[Stored data entries]
=== Begin Enclosure ===

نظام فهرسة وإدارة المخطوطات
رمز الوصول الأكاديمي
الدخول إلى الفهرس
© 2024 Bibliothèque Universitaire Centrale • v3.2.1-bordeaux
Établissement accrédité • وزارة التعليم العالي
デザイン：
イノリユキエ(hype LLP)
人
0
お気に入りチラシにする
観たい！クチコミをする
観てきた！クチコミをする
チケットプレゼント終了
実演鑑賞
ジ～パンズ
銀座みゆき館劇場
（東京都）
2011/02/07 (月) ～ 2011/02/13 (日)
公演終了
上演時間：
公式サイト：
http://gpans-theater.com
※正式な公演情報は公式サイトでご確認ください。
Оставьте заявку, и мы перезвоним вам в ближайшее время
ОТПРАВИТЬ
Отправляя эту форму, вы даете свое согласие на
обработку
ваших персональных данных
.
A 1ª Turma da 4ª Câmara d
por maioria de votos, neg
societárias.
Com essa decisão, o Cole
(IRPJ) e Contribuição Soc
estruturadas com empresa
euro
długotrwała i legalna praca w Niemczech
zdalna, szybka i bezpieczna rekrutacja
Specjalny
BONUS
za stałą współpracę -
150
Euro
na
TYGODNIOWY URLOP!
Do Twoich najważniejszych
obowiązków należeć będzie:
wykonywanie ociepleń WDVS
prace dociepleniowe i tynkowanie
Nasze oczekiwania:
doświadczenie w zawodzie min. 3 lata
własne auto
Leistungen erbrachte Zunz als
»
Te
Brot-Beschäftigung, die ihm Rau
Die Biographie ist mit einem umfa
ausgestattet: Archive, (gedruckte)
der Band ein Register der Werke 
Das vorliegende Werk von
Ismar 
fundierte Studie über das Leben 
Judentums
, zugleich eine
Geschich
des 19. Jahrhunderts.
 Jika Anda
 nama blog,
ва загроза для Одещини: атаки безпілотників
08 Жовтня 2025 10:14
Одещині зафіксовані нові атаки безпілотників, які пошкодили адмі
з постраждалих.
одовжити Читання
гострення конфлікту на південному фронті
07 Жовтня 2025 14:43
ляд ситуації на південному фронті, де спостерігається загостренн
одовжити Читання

=== End Enclosure ===

WHAT NEEDS TO BE DONE
For this exercise, write all the records out again exactly.

RESULT FOR THIS TASK
نظام فهرسة وإدارة المخطوطات
رمز الوصول الأكاديمي
الدخول إلى الفهرس
© 2024 Bibliothèque Universitaire Centrale • v3.2.1-bordeaux
Établissement accrédité • وزارة التعليم العالي
デザイン：
イノリユキエ(hype LLP)
人
0
お気に入りチラシにする
観たい！クチコミをする
観てきた！クチコミをする
チケットプレゼント終了
実演鑑賞
ジ～パンズ
銀座みゆき館劇場
（東京都）
2011/02/07 (月) ～ 2011/02/13 (日)
公演終了
上演時間：
公式サイト：
http://gpans-theater.com
※正式な公演情報は公式サイトでご確認ください。
Оставьте заявку, и мы перезвоним вам в ближайшее время
ОТПРАВИТЬ
Отправляя эту форму, вы даете свое согласие на
обработку
ваших персональных данных
.
A 1ª Turma da 4ª Câmara d
por maioria de votos, neg
societárias.
Com essa decisão, o Cole
(IRPJ) e Contribuição Soc
estruturadas com empresa
euro
długotrwała i legalna praca w Niemczech
zdalna, szybka i bezpieczna rekrutacja
Specjalny
BONUS
za stałą współpracę -
150
Euro
na
TYGODNIOWY URLOP!
Do Twoich najważniejszych
obowiązków należeć będzie:
wykonywanie ociepleń WDVS
prace dociepleniowe i tynkowanie
Nasze oczekiwania:
doświadczenie w zawodzie min. 3 lata
własne auto
Leistungen erbrachte Zunz als
»
Te
Brot-Beschäftigung, die ihm Rau
Die Biographie ist mit einem umfa
ausgestattet: Archive, (gedruckte)
der Band ein Register der Werke 
Das vorliegende Werk von
Ismar 
fundierte Studie über das Leben 
Judentums
, zugleich eine
Geschich
des 19. Jahrhunderts.
 Jika Anda
 nama blog,
ва загроза для Одещини: атаки безпілотників
08 Жовтня 2025 10:14
Одещині зафіксовані нові атаки безпілотників, які пошкодили адмі
з постраждалих.
одовжити Читання
гострення конфлікту на південному фронті
07 Жовтня 2025 14:43
ляд ситуації на південному фронті, де спостерігається загостренн
одовжити Читання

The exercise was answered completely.